**YOUR TASK**
When the line with "60: (811, 273, 5.04)" turns up below, begin repeating exactly, and carry on through the line with "63: (741, 126, 4.79)"; no pictures go into the copy.

**EXTRACTED RECORDS**
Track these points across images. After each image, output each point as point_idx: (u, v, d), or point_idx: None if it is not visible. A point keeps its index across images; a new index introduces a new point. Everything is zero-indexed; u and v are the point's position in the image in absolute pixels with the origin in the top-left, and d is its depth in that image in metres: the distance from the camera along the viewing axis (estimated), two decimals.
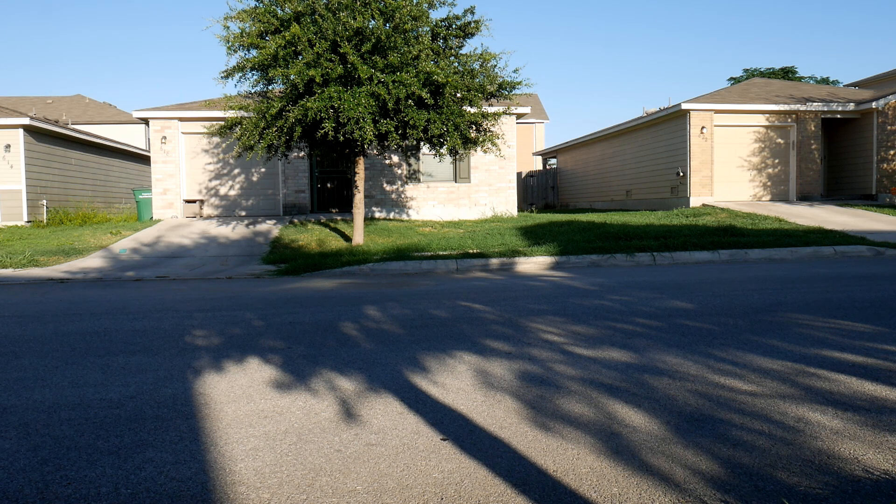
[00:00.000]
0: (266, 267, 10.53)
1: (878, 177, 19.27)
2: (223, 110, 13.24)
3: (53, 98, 35.37)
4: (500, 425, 2.66)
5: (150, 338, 4.59)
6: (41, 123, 18.95)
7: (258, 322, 5.18)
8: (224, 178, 19.36)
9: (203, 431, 2.64)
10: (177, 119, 18.84)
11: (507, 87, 12.45)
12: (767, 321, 4.74)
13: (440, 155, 13.06)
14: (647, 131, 22.13)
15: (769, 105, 19.46)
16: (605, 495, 2.03)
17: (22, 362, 3.87)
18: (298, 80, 10.92)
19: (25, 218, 18.16)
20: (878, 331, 4.31)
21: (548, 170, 31.93)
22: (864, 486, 2.05)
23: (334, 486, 2.12)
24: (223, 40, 11.59)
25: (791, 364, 3.49)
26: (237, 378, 3.45)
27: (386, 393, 3.13)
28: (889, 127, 19.26)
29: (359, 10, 10.96)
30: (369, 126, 10.84)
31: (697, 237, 11.56)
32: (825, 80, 42.30)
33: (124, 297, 7.11)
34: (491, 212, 19.48)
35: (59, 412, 2.90)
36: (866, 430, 2.51)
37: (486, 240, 12.32)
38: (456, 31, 12.03)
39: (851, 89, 24.32)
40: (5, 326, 5.17)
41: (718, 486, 2.06)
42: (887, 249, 10.51)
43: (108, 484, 2.15)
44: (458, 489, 2.09)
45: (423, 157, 18.96)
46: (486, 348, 4.05)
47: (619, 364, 3.59)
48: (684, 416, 2.71)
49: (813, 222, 14.20)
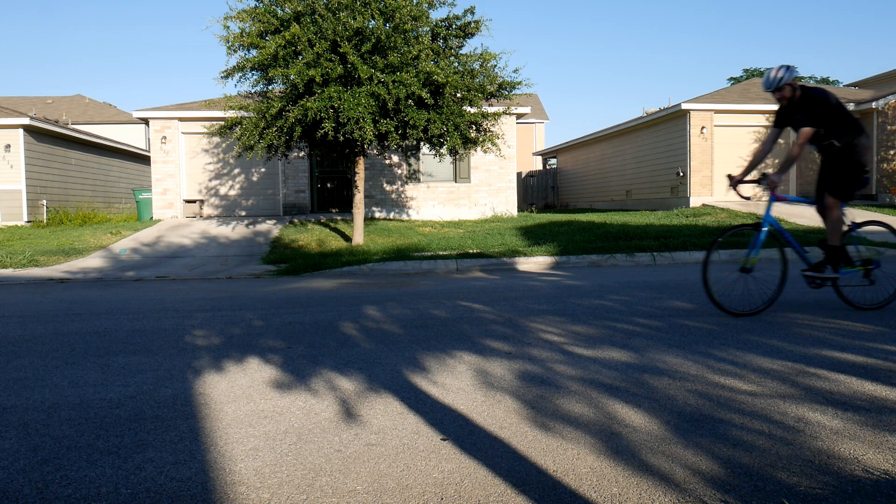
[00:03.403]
0: (266, 267, 10.53)
1: (878, 177, 19.27)
2: (223, 110, 13.24)
3: (53, 98, 35.37)
4: (500, 425, 2.66)
5: (150, 338, 4.59)
6: (41, 123, 18.95)
7: (258, 322, 5.18)
8: (224, 178, 19.36)
9: (203, 431, 2.64)
10: (177, 119, 18.84)
11: (507, 87, 12.45)
12: (767, 321, 4.74)
13: (440, 155, 13.06)
14: (647, 131, 22.13)
15: (769, 105, 19.45)
16: (605, 495, 2.03)
17: (22, 362, 3.87)
18: (298, 80, 10.91)
19: (25, 218, 18.16)
20: (878, 331, 4.31)
21: (548, 170, 31.93)
22: (864, 486, 2.05)
23: (334, 486, 2.12)
24: (223, 40, 11.59)
25: (791, 364, 3.49)
26: (237, 378, 3.45)
27: (386, 393, 3.13)
28: (889, 127, 19.26)
29: (359, 10, 10.96)
30: (369, 126, 10.84)
31: (697, 237, 11.55)
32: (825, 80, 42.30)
33: (124, 297, 7.11)
34: (491, 212, 19.48)
35: (59, 412, 2.90)
36: (866, 430, 2.51)
37: (486, 240, 12.32)
38: (456, 31, 12.03)
39: (851, 89, 24.32)
40: (5, 326, 5.17)
41: (718, 486, 2.06)
42: (887, 249, 10.51)
43: (108, 484, 2.15)
44: (458, 489, 2.09)
45: (423, 157, 18.96)
46: (486, 348, 4.05)
47: (619, 364, 3.59)
48: (684, 416, 2.71)
49: (813, 222, 14.19)
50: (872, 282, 5.11)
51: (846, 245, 5.11)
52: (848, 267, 5.07)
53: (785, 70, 4.84)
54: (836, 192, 4.94)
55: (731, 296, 5.09)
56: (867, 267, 5.11)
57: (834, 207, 4.95)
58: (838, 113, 4.87)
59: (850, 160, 4.92)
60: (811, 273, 5.04)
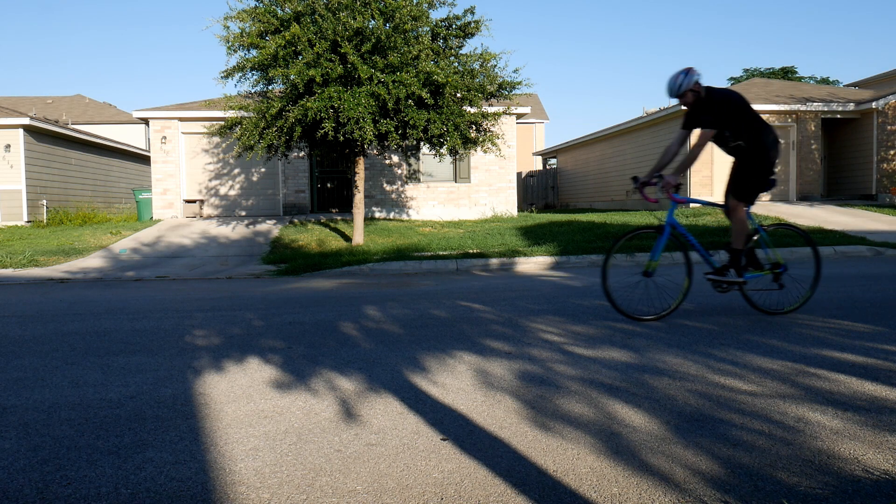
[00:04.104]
0: (266, 267, 10.53)
1: (878, 177, 19.26)
2: (223, 110, 13.24)
3: (53, 98, 35.37)
4: (500, 425, 2.66)
5: (150, 338, 4.59)
6: (41, 123, 18.95)
7: (258, 322, 5.18)
8: (224, 178, 19.36)
9: (203, 431, 2.64)
10: (177, 119, 18.84)
11: (507, 87, 12.45)
12: (767, 321, 4.74)
13: (440, 155, 13.06)
14: (647, 131, 22.13)
15: (769, 105, 19.45)
16: (605, 495, 2.03)
17: (22, 362, 3.87)
18: (298, 80, 10.91)
19: (25, 218, 18.16)
20: (878, 331, 4.31)
21: (548, 170, 31.92)
22: (864, 486, 2.05)
23: (334, 486, 2.12)
24: (223, 40, 11.60)
25: (791, 364, 3.49)
26: (237, 378, 3.45)
27: (386, 393, 3.13)
28: (889, 127, 19.25)
29: (359, 10, 10.96)
30: (369, 126, 10.84)
31: (697, 237, 11.55)
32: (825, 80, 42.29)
33: (124, 297, 7.11)
34: (491, 212, 19.48)
35: (59, 412, 2.90)
36: (866, 430, 2.51)
37: (486, 240, 12.32)
38: (456, 31, 12.03)
39: (851, 89, 24.32)
40: (5, 326, 5.17)
41: (718, 486, 2.06)
42: (887, 249, 10.51)
43: (108, 484, 2.15)
44: (458, 489, 2.09)
45: (423, 157, 18.96)
46: (486, 348, 4.05)
47: (618, 364, 3.59)
48: (684, 416, 2.71)
49: (813, 222, 14.20)
50: (782, 286, 4.94)
51: (754, 248, 4.95)
52: (756, 271, 4.91)
53: (683, 76, 4.71)
54: (739, 194, 4.82)
55: (631, 299, 5.00)
56: (775, 271, 4.95)
57: (737, 210, 4.81)
58: (742, 115, 4.75)
59: (755, 163, 4.81)
60: (714, 277, 4.88)
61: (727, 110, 4.74)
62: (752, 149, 4.82)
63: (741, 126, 4.79)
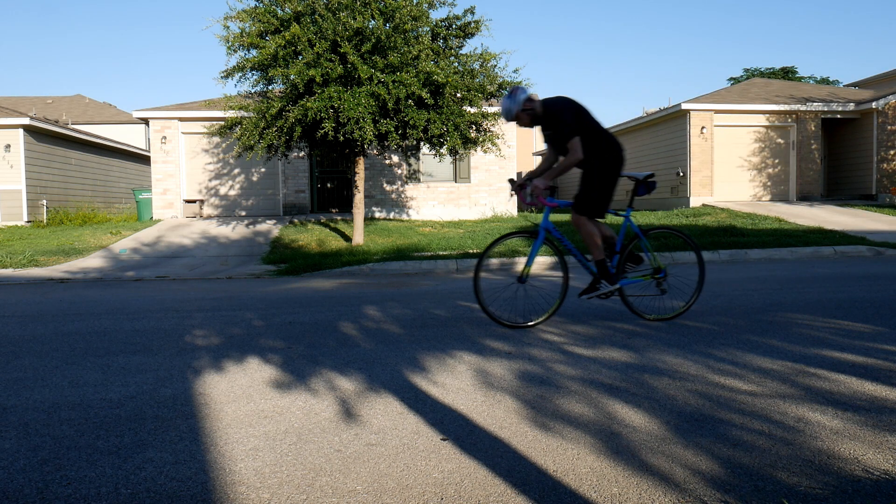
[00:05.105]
0: (266, 267, 10.53)
1: (878, 177, 19.26)
2: (223, 110, 13.25)
3: (53, 98, 35.37)
4: (500, 425, 2.66)
5: (150, 338, 4.59)
6: (41, 123, 18.95)
7: (258, 322, 5.18)
8: (224, 178, 19.36)
9: (203, 431, 2.64)
10: (177, 119, 18.84)
11: (508, 87, 12.45)
12: (767, 321, 4.74)
13: (440, 155, 13.07)
14: (647, 131, 22.14)
15: (769, 105, 19.46)
16: (605, 495, 2.03)
17: (22, 362, 3.87)
18: (298, 80, 10.92)
19: (25, 218, 18.16)
20: (878, 331, 4.31)
21: None
22: (865, 486, 2.05)
23: (334, 486, 2.12)
24: (223, 40, 11.60)
25: (791, 364, 3.50)
26: (237, 378, 3.45)
27: (386, 393, 3.13)
28: (889, 127, 19.25)
29: (359, 10, 10.97)
30: (369, 126, 10.84)
31: (697, 237, 11.56)
32: (825, 80, 42.29)
33: (124, 297, 7.11)
34: (491, 212, 19.48)
35: (59, 412, 2.90)
36: (866, 430, 2.51)
37: (486, 240, 12.32)
38: (456, 31, 12.03)
39: (851, 89, 24.33)
40: (5, 326, 5.17)
41: (718, 486, 2.06)
42: (887, 249, 10.51)
43: (108, 484, 2.15)
44: (458, 489, 2.09)
45: (423, 157, 18.97)
46: (486, 348, 4.05)
47: (619, 364, 3.59)
48: (684, 416, 2.71)
49: (813, 222, 14.20)
50: (664, 291, 4.80)
51: (634, 252, 4.83)
52: (635, 276, 4.79)
53: (508, 100, 4.53)
54: (579, 207, 4.68)
55: (503, 306, 4.95)
56: (655, 276, 4.80)
57: (582, 224, 4.65)
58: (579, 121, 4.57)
59: (596, 175, 4.66)
60: (587, 294, 4.73)
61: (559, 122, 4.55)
62: (593, 162, 4.66)
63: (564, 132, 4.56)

**ANSWER FOR THE TASK**
60: (811, 273, 5.04)
[00:04.104]
0: (266, 267, 10.53)
1: (878, 177, 19.26)
2: (223, 110, 13.24)
3: (53, 98, 35.37)
4: (500, 425, 2.66)
5: (150, 338, 4.59)
6: (41, 123, 18.95)
7: (258, 322, 5.18)
8: (224, 178, 19.36)
9: (203, 431, 2.64)
10: (177, 119, 18.84)
11: (507, 87, 12.45)
12: (767, 321, 4.74)
13: (440, 155, 13.06)
14: (647, 131, 22.13)
15: (769, 105, 19.45)
16: (605, 495, 2.03)
17: (22, 362, 3.87)
18: (298, 80, 10.91)
19: (25, 218, 18.16)
20: (878, 331, 4.31)
21: (548, 170, 31.92)
22: (864, 486, 2.05)
23: (334, 486, 2.12)
24: (223, 40, 11.60)
25: (791, 364, 3.49)
26: (237, 378, 3.45)
27: (386, 393, 3.13)
28: (889, 127, 19.25)
29: (359, 10, 10.96)
30: (369, 126, 10.84)
31: (697, 237, 11.55)
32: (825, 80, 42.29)
33: (124, 297, 7.11)
34: (491, 212, 19.48)
35: (59, 412, 2.90)
36: (866, 430, 2.51)
37: (486, 240, 12.32)
38: (456, 31, 12.03)
39: (851, 89, 24.32)
40: (5, 326, 5.17)
41: (718, 486, 2.06)
42: (887, 249, 10.51)
43: (108, 484, 2.15)
44: (458, 489, 2.09)
45: (423, 157, 18.96)
46: (486, 348, 4.05)
47: (618, 364, 3.59)
48: (684, 416, 2.71)
49: (813, 222, 14.20)
50: (782, 286, 4.94)
51: (754, 248, 4.95)
52: (756, 271, 4.91)
53: (683, 76, 4.71)
54: (739, 194, 4.82)
55: (631, 299, 5.00)
56: (775, 271, 4.95)
57: (737, 210, 4.81)
58: (742, 115, 4.75)
59: (755, 163, 4.81)
60: (714, 277, 4.88)
61: (727, 110, 4.74)
62: (752, 149, 4.82)
63: (741, 126, 4.79)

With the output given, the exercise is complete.